Policy Gaps and Recommendations
The survey data and expert analysis underline a systemic failure to translate legal frameworks into meaningful coverage. The white paper recommends mandatory inclusion of all persons with disabilities in Ayushman Bharat without age or income restrictions, standardised non-discriminatory premiums across private insurers, and expanded coverage to encompass mental health, rehabilitation, and assistive devices.
Additionally, it calls for accessible digital platforms and mandatory training for insurers to handle disability cases sensitively. It also urges IRDAI to require annual disability coverage targets for insurers, monitored via digital dashboards integrating UDID data.
These reforms would align India’s disability rights commitments with the United Nations Convention on the Rights of Persons with Disabilities (UNCRPD), to which the country is a signatory.
The challenge remains ensuring political will and institutional coherence to implement these changes swiftly and effectively.
The Logical Indian’s Perspective
Access to health insurance is not a privilege but a fundamental right for all, including persons with disabilities who face increased medical risks and social marginalisation.

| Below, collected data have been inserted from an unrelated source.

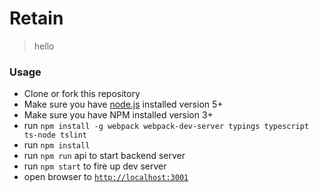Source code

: # Retain
> hello

### Usage
- Clone or fork this repository
- Make sure you have [node.js](https://nodejs.org/) installed version 5+
- Make sure you have NPM installed version 3+
- run `npm install -g webpack webpack-dev-server typings typescript ts-node tslint`
- run `npm install`
- run `npm run` api to start backend server
- run `npm start` to fire up dev server
- open browser to [`http://localhost:3001`](http://localhost:3001)
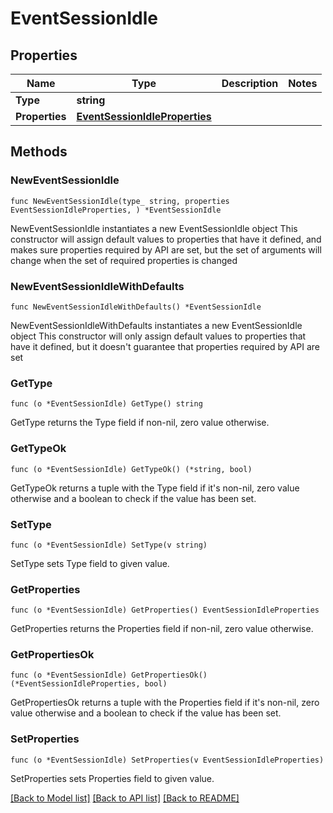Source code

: # EventSessionIdle

## Properties

Name | Type | Description | Notes
------------ | ------------- | ------------- | -------------
**Type** | **string** |  | 
**Properties** | [**EventSessionIdleProperties**](EventSessionIdleProperties.md) |  | 

## Methods

### NewEventSessionIdle

`func NewEventSessionIdle(type_ string, properties EventSessionIdleProperties, ) *EventSessionIdle`

NewEventSessionIdle instantiates a new EventSessionIdle object
This constructor will assign default values to properties that have it defined,
and makes sure properties required by API are set, but the set of arguments
will change when the set of required properties is changed

### NewEventSessionIdleWithDefaults

`func NewEventSessionIdleWithDefaults() *EventSessionIdle`

NewEventSessionIdleWithDefaults instantiates a new EventSessionIdle object
This constructor will only assign default values to properties that have it defined,
but it doesn't guarantee that properties required by API are set

### GetType

`func (o *EventSessionIdle) GetType() string`

GetType returns the Type field if non-nil, zero value otherwise.

### GetTypeOk

`func (o *EventSessionIdle) GetTypeOk() (*string, bool)`

GetTypeOk returns a tuple with the Type field if it's non-nil, zero value otherwise
and a boolean to check if the value has been set.

### SetType

`func (o *EventSessionIdle) SetType(v string)`

SetType sets Type field to given value.


### GetProperties

`func (o *EventSessionIdle) GetProperties() EventSessionIdleProperties`

GetProperties returns the Properties field if non-nil, zero value otherwise.

### GetPropertiesOk

`func (o *EventSessionIdle) GetPropertiesOk() (*EventSessionIdleProperties, bool)`

GetPropertiesOk returns a tuple with the Properties field if it's non-nil, zero value otherwise
and a boolean to check if the value has been set.

### SetProperties

`func (o *EventSessionIdle) SetProperties(v EventSessionIdleProperties)`

SetProperties sets Properties field to given value.



[[Back to Model list]](../README.md#documentation-for-models) [[Back to API list]](../README.md#documentation-for-api-endpoints) [[Back to README]](../README.md)


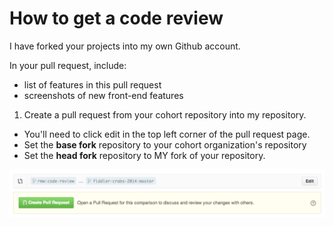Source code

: # How to get a code review

I have forked your projects into my own Github account.

In your pull request, include:

* list of features in this pull request
* screenshots of new front-end features

1. Create a pull request from your cohort repository into my repository.
* You'll need to click edit in the top left corner of the pull request page.
* Set the **base fork** repository to your cohort organization's repository
* Set the **head fork** repository to MY fork of your repository.

![pull request](code_review.png)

The glaring gap in coverage reflects a societal failure to recognise and uphold this right with empathy and justice.
Combating systemic ableism requires collective action from policymakers, regulators, the insurance industry, and civil society to foster inclusive frameworks that do not merely pay lip service to equality but deliver tangible access.
Social equity demands that financial protection through insurance be extended without bias or barriers, ensuring disabled individuals are not forced to face disproportionate hardship or forgo necessary care.